Le noble métier de Laure Bénard

Ennoblisseur textile, vous connaissez ? On vous dit tout !

Pour devenir « ennoblisseur textile », elle a suivi un parcours atypique
– entre Paris et le Pays du Soleil Levant – avant d’exercer ce métier très rare, dans le Sud-Ouest.

« En France, on appelle mon métier peintre décorateur sur tissu, moi je préfère parler d’ennoblisseur textile », pose Laure Bénard, qui a installé son atelier en région toulousaine en 2017. On en recense moins d’une dizaine dans le pays. L’ennoblissement textile est tout acte qui va transformer la matière. Plusieurs spécificités existent : la teinture (coloration), la broderie ou le traitement de surface (sérigraphie…). « Il ne s’agit pas de création de tissu mais d’intervention pour le transformer », résume la créatrice, qui a choisi de travailler la teinture appliquée au pinceau.

Des matières naturelles

Elle se fournit en tissu en France et pour sa teinture, elle emploie « des colorants de synthèse (avec un principe de base de couleurs primaires qu’elle mélange pour créer ses propres nuanciers, NDLR) ou bien des pigments naturels (des terres, des ocres, des oxydes) qui donnent la coloration ».

Des effets texturés

Laure Bénard ne crée pas de « collection » mais plutôt des échantillons qui définissent des pistes de travail, des thématiques à développer avec des motifs, des effets texturés et des couleurs. Sur des bandes, dans les mêmes teintes et coloris, elle crée un univers. « Cela permet de présenter les possibilités aux clients et, à moi, d’expérimenter et de donner forme à mes idées. »

Une succession d’étapes

Dans la technique qu’elle emploie, se succèdent de nombreuses étapes permettant de manier les registres graphiques. Peinture d’une première couche, utilisation de pochoirs pour l’application de réserve ensuite et enfin passage en étuve pour la fixation des colorants de synthèse (les pigments, eux, ne bougeant pas).

Du travail à façon

Elle travaille comme une artiste peintre, à la demande du client : pour choisir une échelle, une gamme de couleur, le placement des motifs, les répétitions…. Plus que du travail sur-mesure, c’est vraiment du travail à façon.

Des usages divers

Selon leur qualité, les textiles vont s’apprêter à des usages différents, avec des tailles elles aussi variables. Le travail de Laure Bénard, assez léger et transparent, se prête bien à la création de stores, rideaux, claustras… Les toiles plus épaisses peuvent servir à l’ameublement de sièges, de transats ou de têtes de lit. En mobilier, elle crée aussi des abat-jours et réfléchit à fabriquer des paravents décoratifs, avec un ferronnier ou un ébéniste.

De Paris au Japon

Artiste peintre dans l’âme depuis toute petite, Laure Bénard a suivi un parcours atypique. Il commence de façon classique avec des études dans les arts appliqués et les métiers d’art, en broderie notamment. Elle remporte ensuite la Bourse de la Mairie de Paris, grâce à laquelle elle passe un an chez Ysabel de Maisonneuve, une artiste plasticienne textile qui travaille la teinture. C’est là qu’elle commence « à intervenir directement avec la couleur sur le tissu pour le transformer », se rappelle-t-elle.

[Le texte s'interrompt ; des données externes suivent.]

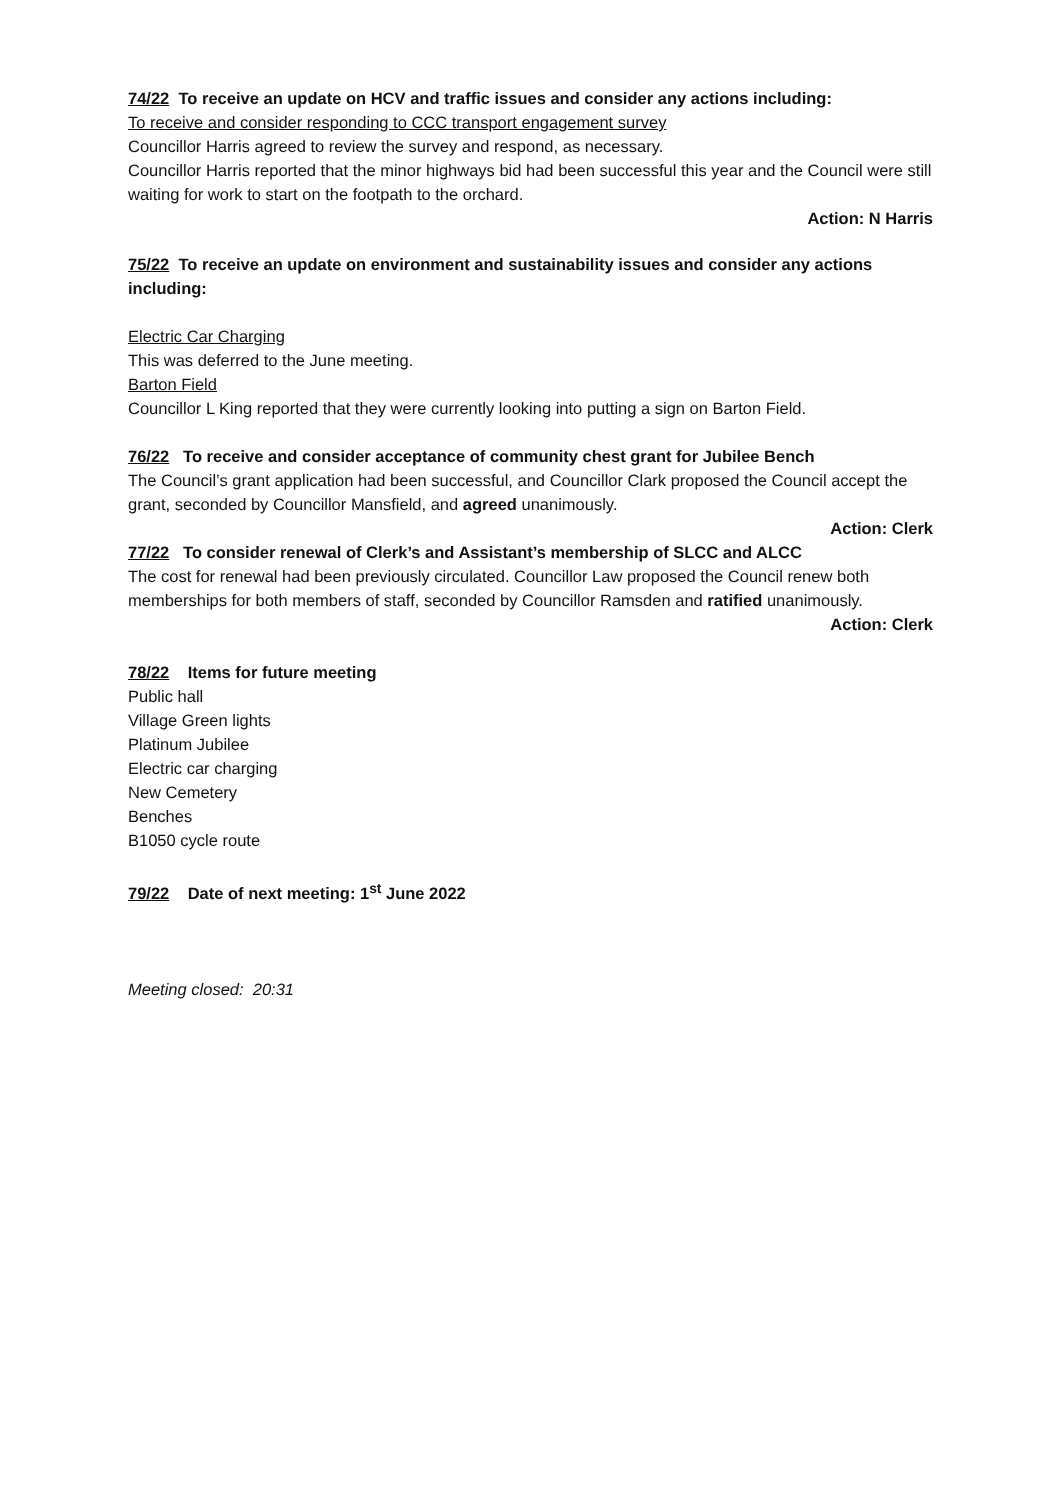74/22 To receive an update on HCV and traffic issues and consider any actions including:
To receive and consider responding to CCC transport engagement survey
Councillor Harris agreed to review the survey and respond, as necessary.
Councillor Harris reported that the minor highways bid had been successful this year and the Council were still waiting for work to start on the footpath to the orchard.
Action: N Harris
75/22 To receive an update on environment and sustainability issues and consider any actions including:
Electric Car Charging
This was deferred to the June meeting.
Barton Field
Councillor L King reported that they were currently looking into putting a sign on Barton Field.
76/22 To receive and consider acceptance of community chest grant for Jubilee Bench
The Council’s grant application had been successful, and Councillor Clark proposed the Council accept the grant, seconded by Councillor Mansfield, and agreed unanimously.
Action: Clerk
77/22 To consider renewal of Clerk’s and Assistant’s membership of SLCC and ALCC
The cost for renewal had been previously circulated. Councillor Law proposed the Council renew both memberships for both members of staff, seconded by Councillor Ramsden and ratified unanimously.
Action: Clerk
78/22 Items for future meeting
Public hall
Village Green lights
Platinum Jubilee
Electric car charging
New Cemetery
Benches
B1050 cycle route
79/22 Date of next meeting: 1<sup>st</sup> June 2022
Meeting closed: 20:31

Puis il y a le Japon… « Cette expérience m’a donné envie d’en savoir plus sur la teinture et j’ai voulu la découvrir au Japon, explique-t-elle. Ce pays m’attirait et un précédent séjour là-bas m’avait déjà donné l’envie de travailler le textile. »

Une véritable inspiration

De cette formation au Pays du Soleil Levant, elle puise autant de techniques ancestrales que d’inspirations pour créer ses motifs. Elle apprend pendant deux ans le « kyo-tegaki yuuzen », dans un atelier traditionnel de peinture de kimonos à Kyoto et approche de nombreux autres corps d’artisans. « Cela m’a ouvert le regard à plein de choses ! »

Atelier et signature

Dans son propre atelier ouvert en 2017, ses créations sont ainsi d’inspirations très variées. Sa signature ? « J’aime tout ce qui est graphique, mais surtout jouer avec la transparence des tissus et la variation des lumières. »

Un calendrier chargé

Laure Bénard est candidate au Concours Ateliers d’Art de France 2018, pour représenter l’Occitanie. Elle a présenté en février une teinture au pastel. Elle prépare également une œuvre originale, dans le cadre du Prix Liliane Bettencourt pour l’intelligence de la main, à remettre en mai. Les lauréats de ces deux concours prestigieux seront connus à l’automne.

La créatrice planche en parallèle sur un nouveau projet : le travail du cuir. Là, pas de teinture, mais de la broderie. « J’ai développé une technique qui s’hybride avec de la vannerie détournée », annonce-t-elle. À découvrir fin 2018.